An obsessive steelhead angler’s thoughts on a book about the obsessive pursuit of tarpon.
OCTOBER 28TH, 2020: Lords Of The Fly by Monte Burke, Pegasus Books
Another new one here, but back to the fishing theme. This is a fascinating—and to me, incredibly foreign—story of the obsessive quest for world record tarpon. It centers around Homosassa, Florida, and the handful of men consumed by the competition in the late 70s and early 80s. Burke is clearly a skilled journalist. He goes deep into the history of tarpon fishing, the biology of the fish, profiles of the characters, and toward the end after the fishery collapses, he ponders the conservation angles and human values surrounding this story. The record chase as reported here feels a lot like a pointless sack race between privileged, grotesquely wealthy men with nothing better to do than kill huge fish for trophies. And the egos! But these characters, whether you agree or not with their priorities, make a truly compelling story. And really, it’s not like my own obsession with swinging steelhead flies has much of a point, either. I will be interested to hear other readers’ thoughts on this one.
I can see it now….
Boogie Nights and The Deuce meet fly-caught Big Game.
Two responses from a clueless, never-done-tarpon Brit.
1) Working (briefly, in London) for a very “colourful” ex-Pan Am Executive of the Golden Age who was looking to get some of his old boozing and pussy-hound American fishing pals of the 1960s and ’70s to come and fish with him in Iceland for salmon and in India for the mahseer that at the time I was catching in both size and numbers.

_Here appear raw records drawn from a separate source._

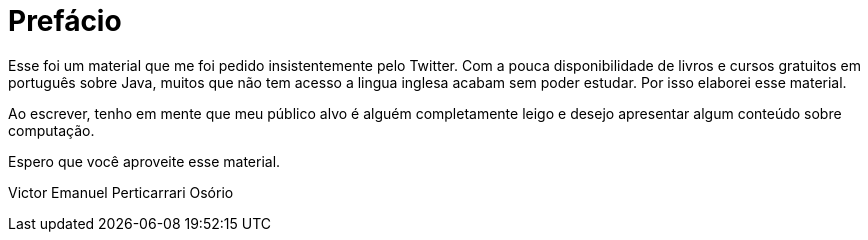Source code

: :chapter: prefacio
[#prefacio]
= Prefácio
:page-partial:

Esse foi um material que me foi pedido insistentemente pelo Twitter. Com a pouca disponibilidade
de livros e cursos gratuitos em português sobre Java, muitos que não tem acesso a lingua inglesa
acabam sem poder estudar. Por isso elaborei esse material.

Ao escrever, tenho em mente que meu público alvo é alguém completamente leigo e desejo apresentar
algum conteúdo sobre computação.

Espero que você aproveite esse material.

Victor Emanuel Perticarrari Osório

“Write a letter to an old Pan Am pilot pal of mine, Paul – Stu Apte. Tell him that that I am looking to generate some groups of fishers for Iceland and India…”
So I did. And duly got a reply from the very respectfully addressed and written to “Mr Apte”.
“Dear Paul, If you are in any way associated with that terrible reprobate, you not only have my deepest sympathy but also the words of advice of mine – “Get out the hell out whilst you can.”.
2) Tales told around a ranch-house kitchen table on Tierra del Fuego many years later (mid 1990s) by a couple of young American fishing guides I had got a job for at the same ranch a year or two earlier (after they, a couple of Trout Bums, had knocked on the front door, asking for permission to fish Rio Grande sea-trout for a day and were about to be sent away by the then not-yet-opened-lodge’s Alaskan-based founder-manager, when I whispered in his ear – “They might be guide material for next year, Tom… you’re going to need guides…”….
… Tales told by those two now up-and-running lodge’s fishing guides (after I had inducted them into the mysteries of sea-trout fishing) about their off-season spring and early summer, bonefish and tarpon break in Florida, about living in the same old house that Billy Pate had lived in “back in the day” and the “interesting” things they found twenty or so years later (under the floorboards or somewhere…).
Taking it to the limit fishing, it happened back then.